Nella notte camminavamo reggendoci la pancia ancora dolorante o cercando sul lettino la posizione più comoda per noi o la nostra panciona ed è stato lì che mi è sembrato di trovarmi in un ospedale militare. Solo che noi non portavamo la guerra ma la speranza.

Le nostre non erano ferite di odio ma di amore. Un taglio di qualche centimetro sulla pancia che quella notte bruciava come il fuoco e mi avrebbe ricordato sempre il giorno in cui io avevo dato la vita a Paolo e lui aveva migliorato la mia.

Una cicatrice piena d’amore, che prima del parto, con lo sguardo da esteta, guardavo con timore sulle altre donne e di cui solo ora capivo il significato. Era il simbolo dei “soldati d’amore”, che magari come me dopo ore di travaglio inutile quanto doloroso erano state portate in sala operatoria mentre il cuore martellava nelle orecchie e diceva: “Aiutatemi…aiutatelo!”.

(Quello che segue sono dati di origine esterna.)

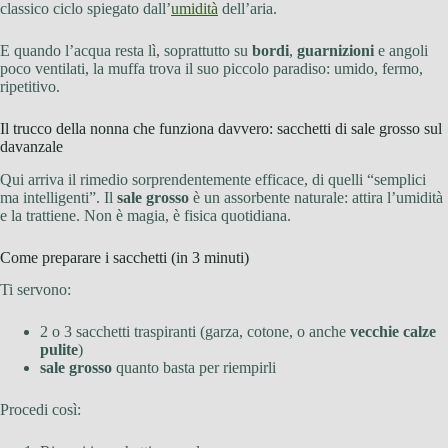
classico ciclo spiegato dall’
umidità
dell’aria.
E quando l’acqua resta lì, soprattutto su
bordi
,
guarnizioni
e angoli
poco ventilati, la muffa trova il suo piccolo paradiso: umido, fermo,
ripetitivo.
Il trucco della nonna che funziona davvero: sacchetti di sale grosso sul
davanzale
Qui arriva il rimedio sorprendentemente efficace, di quelli “semplici
ma intelligenti”. Il
sale grosso
è un assorbente naturale: attira l’umidità
e la trattiene. Non è magia, è fisica quotidiana.
Come preparare i sacchetti (in 3 minuti)
Ti servono:
2 o 3 sacchetti traspiranti (garza, cotone, o anche
vecchie calze
pulite
)
sale grosso
quanto basta per riempirli
Procedi così:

Un’altra compagna di stanza si muoveva nella semi oscurità per andare in bagno, appoggiandosi al bastone del suo portaflebo. Passo incerto e piccoli lamenti. Abbiamo fatto “squadra”, noi in quella stanza e in quel corridoio. Proprio come soldati scampati a qualche pericolo. Ridevamo, per quanto i punti di sutura lo concedessero, di ogni stupidaggine pur di esorcizzare timori più grandi. "Riuscirò ad essere una buona madre?", "Perché non riesco ad allattarlo?", "Cosa significa che ha perso troppo peso?"

Io pensavo al mio bambino nel nido, dove lo portavano sempre dopo le visite alla mamma. Mi chiedevo se un giorno avrebbe mai capito la battaglia che avevamo vinto insieme quella notte, dopo che il suo battito era calato e dopo le mie urla di dolore. No, la cosa più “brutta” di questa battaglia è che lui non ricorderà nulla e, chissà, forse un giorno mi manderà a quel paese perché non gli darò il permesso di andare in qualche locale la notte, se lo ritengo “troppo piccolo per certe cose” o perché avrò da ridire su qualche suo amico o su un capo di abbigliamento che a lui piace tanto.

In quel momento lui non ricorderà nulla di tutto questo né io voglio mai rinfacciarglielo. Sarà il naturale procedere delle cose, come quando io piangevo e urlavo contro mia madre perché non voleva farmi uscire con “certa gente”. Certa gente che ora ha fatto una brutta fine, per altro.

Ma a me, che cercavo nella notte una posizione comoda per non sentire più il fastidio del catetere, consolava il fatto che il ricordo di quella dolce e dolorosa battaglia vinta insieme lo conserverò io per entrambi.

Quella vittoria ha avuto un sapore dolcissimo, quello del mio bambino. La vittoria più grande che abbia mai ottenuto sei tu, piccolo Paolo, e non importa quanto larga sarà la mia cicatrice, che ancora brucia un po' sotto il cerotto, combatterei ancora tutte quelle ore, lo farei di nuovo solo per incontrare di nuovo i tuoi occhi per la prima volta. Per poter annusare il tuo profumo di nuvola e baciare la tua pelle morbida.

Questa è una delle più importanti ma non è l'unica delle battaglie che una madre e un figlio devono vincere insieme. Servono la forza di un guerriero e quello di un'amazzone per farcela ma per quanto la vita mi abbia spesso resa disillusa, ora credo nella forza di un legame più forte di qualunque carro armato, più assordante di qualunque colpo di cannone, più stabile di qualunque alleanza militare. Tutto merito tuo, piccolo mio, questa è la prima di tante vittorie insieme, lo so.